Kesimpulan sebagai sumbangan pemikiran dari kemjuan teknologi
Pada tahun 1960-an, alat transportrasi baru bernama snowmobile diperkenalkan di Amerika Utara. Alat ransportasi yang dikendarai seperti motor dan digunakan di daerah bersalju ini dimanfaatkan oleh masyarakat di Kanada dan wilayah utara Amerika untuk membantu pekerjaan mereka. Misalnya, di Swedish-Lapland, snowmobile dipakai untuk menggembala rusa yang menjadi mata pencaharian masyarakat di daerah tersebut.
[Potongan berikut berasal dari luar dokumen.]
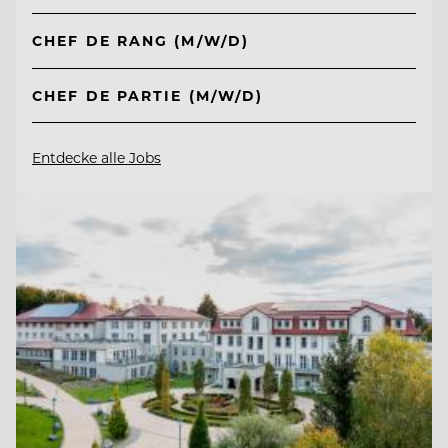
CHEF DE RANG (M/W/D)
CHEF DE PARTIE (M/W/D)
Entdecke alle Jobs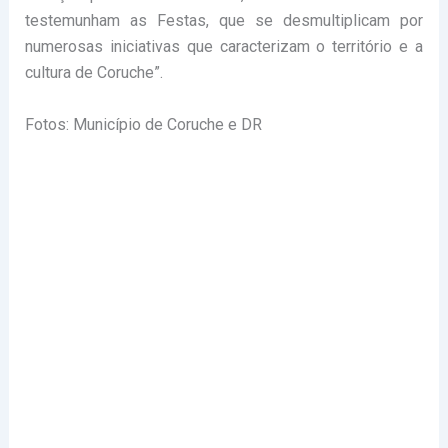
testemunham as Festas, que se desmultiplicam por
numerosas iniciativas que caracterizam o território e a
cultura de Coruche”.
Fotos: Município de Coruche e DR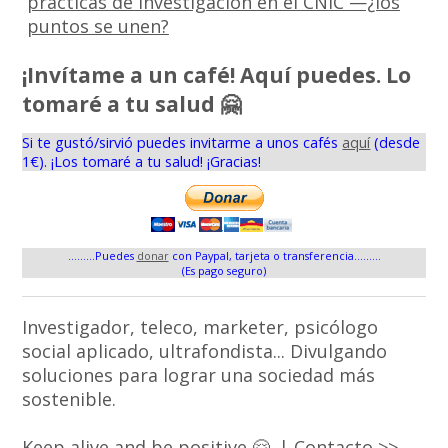
prácticas de investigación en el CNIC —¿los
puntos se unen?
¡Invítame a un café! Aquí puedes. Lo
tomaré a tu salud 🤗
Si te gustó/sirvió puedes invitarme a unos cafés
aquí
(desde
1€). ¡Los tomaré a tu salud! ¡Gracias!
.........Puedes
donar
con Paypal, tarjeta o transferencia.........
(Es pago seguro)
Investigador, teleco, marketer, psicólogo
social aplicado, ultrafondista... Divulgando
soluciones para lograr una sociedad más
sostenible.
Keep alive and be positive 🤗. |
Contacto >>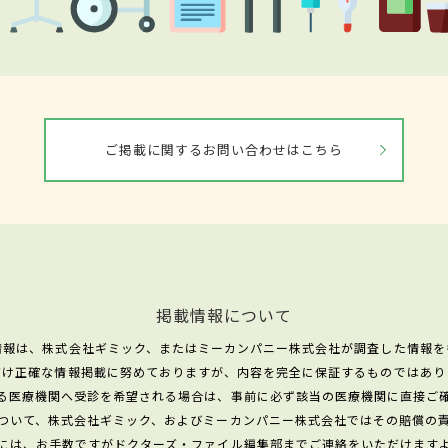
ご掲載に関するお問い合わせはこちら
掲載情報について
情報は、株式会社ギミック、またはミーカンパニー株式会社が調査した情報を
だけ正確な情報掲載に努めておりますが、内容を完全に保証するものではあり
る医療機関へ受診を希望される場合は、事前に必ず該当の医療機関に直接ご
ついて、株式会社ギミック、およびミーカンパニー株式会社ではその賠償の
には、お手数ですがドクターズ・ファイル編集部までご連絡をいただけます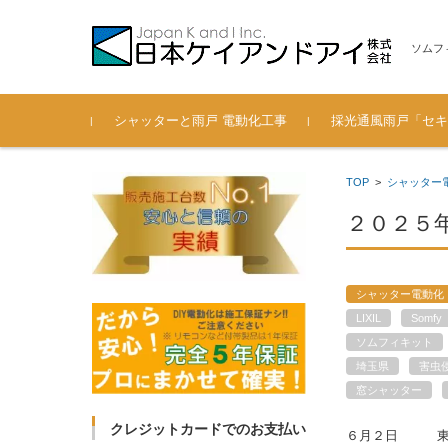
ソムフ
コンテンツに移動
シャッターと雨戸 電動化工事
採光通風雨戸「セキ
電動シャッター 後付通風雨
過去の施工実績も紹介（201
安心の認定施工会社
弊社へのお問い合わせ
製品寸法 一覧（セキ
TOP
>
シャッター
戸の工事ブログ
3年～2018年）
ード 光通風雨戸）
２０２５
シャッター電動化
LIXIL
Somfy
ソムフィキット
埼玉県
害虫
窓シャッター
クレジットカードでのお支払い
６月２日 東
Di Canada’s Banks Island, snowmobile membantu orang-orang Eskimo untuk berburu rubah yang kemudian bulunya akan dipanen.
Contoh di atas menunjukkan bahwa teknologi dimanfaatkan dengan cara berbeda oleh masyarakat yang memiliki latar belakang budaya berbeda. Setiap masalah yang mereka hadapi dapat diatasi dengan menggunakan teknologi. Ilustrasi tersebut menunjukkan bahwa teknologi berkaitan dengan permasalahan dan memperkuat argument bahwa teknologi secara kultural, moral, dan politik bersifat netral.
Di sisi lain ada pihak-pihak yang berpendapat bahwa teknologi merugikan dan jauh dari nilai-nilai masyarakat. Nuklir dan polusi yang berasal dari limbah teknologi merupakan satu bentuk contoh mengapa teknologi dianggap sebagai hal yang merugikan. Bentuk kerugian tersebut tidak dapat membenarkan argument bahwa teknologi hanya membawa keburukan bagi masyarakat. Karena baik-buruknya teknologi kembali pada bagaimana dan untuk apa penggunaan teknologi itu. Teknologi dapat dikatakan merugikan bila disalahgunakan untuk misi politik, militer, bisnis, dll.
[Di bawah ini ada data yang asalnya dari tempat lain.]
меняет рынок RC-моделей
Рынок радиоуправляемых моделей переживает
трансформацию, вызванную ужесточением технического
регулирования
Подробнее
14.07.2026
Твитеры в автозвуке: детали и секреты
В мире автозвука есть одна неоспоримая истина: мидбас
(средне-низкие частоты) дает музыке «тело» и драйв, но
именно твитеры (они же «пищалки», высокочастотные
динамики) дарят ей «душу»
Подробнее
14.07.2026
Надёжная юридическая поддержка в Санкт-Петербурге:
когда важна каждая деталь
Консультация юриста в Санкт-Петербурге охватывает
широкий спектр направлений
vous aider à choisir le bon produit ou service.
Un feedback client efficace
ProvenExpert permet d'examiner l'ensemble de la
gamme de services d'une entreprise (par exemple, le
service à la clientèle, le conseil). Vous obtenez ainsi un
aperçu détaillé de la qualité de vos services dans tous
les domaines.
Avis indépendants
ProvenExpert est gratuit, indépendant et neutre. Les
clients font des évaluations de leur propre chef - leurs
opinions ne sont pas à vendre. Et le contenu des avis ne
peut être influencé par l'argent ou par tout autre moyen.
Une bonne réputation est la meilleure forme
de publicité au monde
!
Teknologi dapat dikatakan bersifat netral bila dilihat dari aspek mesin dan prinsip bekerja. Akan tetapi, jika kita melihat dari sudut pandang aktivitas manusia disekeliling mesin tersebut, termasuk praktik penggunaannya, teknologi tidaklah bersifat netral.
Permasalahan yang muncul saat ini adalah teknologi cenderung menjadi istilah yang ambigu dan membingungkan. Sebagai contoh, istilah-istilah medis yang memiliki makna berbeda-beda, namun, pada dasarnya, walaupun praktik medis berbeda, tetaplah hal itu terdiri dari ilmu dan teknik yang bermanfaat di setiap negara. Disini kita dapat menggarisbawahi bahwa pengetahuan, teknis, dan prinsip memiliki universal validitas yang dapat diterapkan di belahan dunia manapun.
Untuk merumuskan definisi teknologi, aspek sosial dan manusia penting diperhatikan. Hubungan social dan social control teknologi cenderung memfokuskan pada organisasi, khususnya menekankan pada rencana dan administrasi, manajemen penelitian, regulasi dan penyalahgunaannya, dan organisasi professional antara scientists dan technologists.